'''
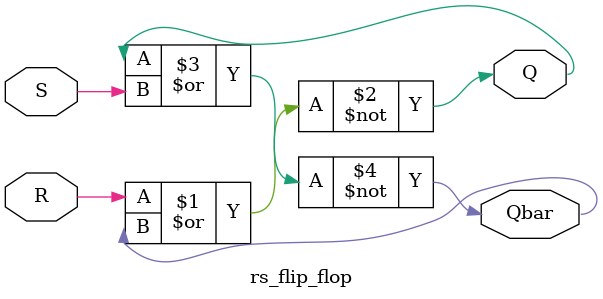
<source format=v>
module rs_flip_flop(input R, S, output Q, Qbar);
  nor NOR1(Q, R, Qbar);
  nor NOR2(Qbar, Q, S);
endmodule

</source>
'''
Give only the number of lines in the listing above that include the string "Qbar".

3